_Extracted text:_
============================================================
Besides the substantial speeds, the HP ZBook Power G8 offers a beautiful anti-glare screen that a lot of photographers are going to love. But, like with the HP Firefly G8, I had a hard time loving the off-centered keyboard and touchpad. And, it’s yet another laptop in a continuing trend of eliminating SD card ports.

Too Long, Didn’t Read

The HP ZBook Power G8 offers excellent performance at a mid-level price range. The screen is gorgeous and the laptop is durable. But, the off-center keyboard isn’t as comfortable to use. It also lacks an SD card port.

Pros and Cons


  • Beautiful, anti-glare screen
  • Fast performance
  • Durable design
  • Fingerprint reader


  • Awkward off-center keyboard and touchpad
  • Lacks an SD card port

Gear Used

I primarily ran Capture One on the HP ZBook Power G8. That, the web browser, and Microsoft Word were my most-used programs. It doesn’t have an SD card slot and I didn’t have a dongle handy, so I imported images by plugging cameras directly into the computer.


As a refresher to an existing laptop line, there’s nothing too earth-shattering about the G8. It does, however, have a few nice upgrades over the G7. It has a new NVIDIA RTX A200 graphics card and the 11th generation Intel core i9 processor. It also added the option for an 8K external display (or two 4K screens). It also has Tile built-in, so, with a subscription, you can locate a lost laptop.

Tech Specs

HP lists the following specifications for the ZBook Power G8, presented in a shortened version here. The amount of RAM and size of the hard drive can be customized, among other features.

  • Operating system: Windows 10 Pro 64
  • Processor family: 11th Generation Intel® Core™ i9 processor
  • Processor: Intel® Core™ i9-11900H (up to 4.9 GHz with Intel® Turbo Boost Technology, 24 MB L3 cache, 8 cores)
  • Chipset: Intel® WM590
  • Memory: 64 GB DDR4-3200 MHz RAM (2 x 32 GB)
  • Memory slots: 2 SODIMM; supports dual channel
  • Internal drive: 1 TB PCIe® NVMe™ TLC SSD
  • Display: 15.6” diagonal, FHD (1920 x 1080), IPS, anti-glare, 400 nits, 100% sRGB[21,23,24]
  • Graphics Integrated: Intel® UHD Graphics
  • Discrete: NVIDIA RTX™️ A2000 (4 GB GDDR6 dedicated)
  • Network interface: Intel® Wi-Fi 6 AX201 (2×2) and Bluetooth® 5 combo, non-vPro®
  • External I/O Ports:
    • Left side: 1 RJ-45; 1 SuperSpeed USB Type-A 5Gbps signaling rate; 1 HDMI 2.0; 1 nano security lock slot
    • Right side: 1 power connector; 1 headphone/microphone combo; 1 Thunderbolt™ 4 with USB4 Type-C® 40Gbps signaling rate (USB Power Delivery, DisplayPort™ 1.4); 2 Super Speed USB Type-A 5Gbps signaling rate (1 charging)
============================================================
_Information given:_
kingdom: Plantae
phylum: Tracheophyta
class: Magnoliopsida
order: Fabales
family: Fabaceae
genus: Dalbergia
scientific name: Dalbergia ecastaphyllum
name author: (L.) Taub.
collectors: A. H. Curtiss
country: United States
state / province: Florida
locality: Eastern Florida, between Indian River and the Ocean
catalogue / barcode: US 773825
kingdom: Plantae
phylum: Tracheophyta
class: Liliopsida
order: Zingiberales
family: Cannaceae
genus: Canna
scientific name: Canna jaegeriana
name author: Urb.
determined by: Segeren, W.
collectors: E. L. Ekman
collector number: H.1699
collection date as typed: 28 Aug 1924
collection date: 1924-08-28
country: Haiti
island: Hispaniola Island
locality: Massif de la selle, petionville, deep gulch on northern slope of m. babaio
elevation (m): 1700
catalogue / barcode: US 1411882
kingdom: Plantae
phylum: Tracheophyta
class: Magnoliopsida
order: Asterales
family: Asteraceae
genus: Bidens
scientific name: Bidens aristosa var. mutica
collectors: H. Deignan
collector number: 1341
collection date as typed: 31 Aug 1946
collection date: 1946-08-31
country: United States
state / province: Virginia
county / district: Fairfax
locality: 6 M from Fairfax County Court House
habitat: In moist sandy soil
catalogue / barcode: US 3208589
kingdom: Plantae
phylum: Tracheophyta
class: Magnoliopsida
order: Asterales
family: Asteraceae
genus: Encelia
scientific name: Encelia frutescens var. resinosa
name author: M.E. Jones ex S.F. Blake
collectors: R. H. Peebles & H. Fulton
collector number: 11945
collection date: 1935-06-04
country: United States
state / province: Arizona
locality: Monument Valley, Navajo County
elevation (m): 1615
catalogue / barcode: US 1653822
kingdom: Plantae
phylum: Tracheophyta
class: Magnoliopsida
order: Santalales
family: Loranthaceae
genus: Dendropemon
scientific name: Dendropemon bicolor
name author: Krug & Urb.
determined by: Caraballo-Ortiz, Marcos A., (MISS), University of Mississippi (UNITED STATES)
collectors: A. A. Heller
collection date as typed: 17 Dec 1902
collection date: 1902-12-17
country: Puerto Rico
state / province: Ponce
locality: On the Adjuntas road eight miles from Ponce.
============================================================
_Activities:_
1. Write out the HP ZBook Power G8 review word for word, starting at "Too Long, Didn’t" and ending at "SD card port.".
2. Carry on with the HP ZBook Power G8 review from the point where it stops.

_Exercise responses:_
1.
Too Long, Didn’t Read

The HP ZBook Power G8 offers excellent performance at a mid-level price range. The screen is gorgeous and the laptop is durable. But, the off-center keyboard isn’t as comfortable to use. It also lacks an SD card port.

2.
  • Expansion slots: 1 smart card reader
  • Audio: HP Audio, dual stereo speakers, dual array digital microphones, functions keys for volume up and down, combo microphone/headphone jack, HD audio
  • Webcam: 720p HD privacy camera with integrated dual array microphones
  • Keyboard: HP Premium Quiet Keyboard, spill-resistant, full-size, backlit, keyboard with a Programmable Key and numeric keypad
  • Pointing device: ClickPad Mylar with multi-touch gesture support, taps enabled as default
  • Wireless technology: Intel® Wi-Fi CERTIFIED 6™ AX201 (2×2) and Bluetooth® 5 combo (Supporting Gigabit data rate)
  • Finger print reader: Fingerprint Sensor
  • Power supply: 150 W external AC power adapter[20]
  • Battery: HP Long Life 6-cell, 83 Wh Li-ion polymer
  • Dimensions (W X D X H): 14.15 x 9.21 x 0.9 in
  • Weight: Starting at 4.16 lbs.


Let’s start with the screen. The HP ZBook Power G8 uses a 15.6-inch screen with a 1920×1080 resolution. It boasts 100 percent sRGB color and, true to that specification, the colors on the display are very pleasing. The colors are close in color to my MacBook Pro. Comparing the screen to a print, it’s difficult to see the difference. The ZBook has slightly more saturation. It’s also a little brighter, but that’s a given because it’s a backlit screen versus a piece of paper. And all of that is straight out of the box, without any sort of color calibration.

Something I love about this screen is the matte look. The ZBook uses an anti-glare coating. While it doesn’t eliminate glare entirely, it softens it. Windows on my MacBook are sharp and detailed; on this ZBook, it’s a blurred, soft spot of light. If you’re editing photos near a window, the anti-glare coating will help.

Moving away from the screen, the HP ZBook Power G8 has a keyboard sandwiched by a long speaker and a touchpad. The keyboard includes an extra set of number keys on the side. But, with the number pad at the side, the keyboard isn’t centered. I tend to sit with my shoulder tilted forward when working with an off-center keyboard. Ergonomically, that’s not ideal and I could feel my shoulders tiring a bit faster.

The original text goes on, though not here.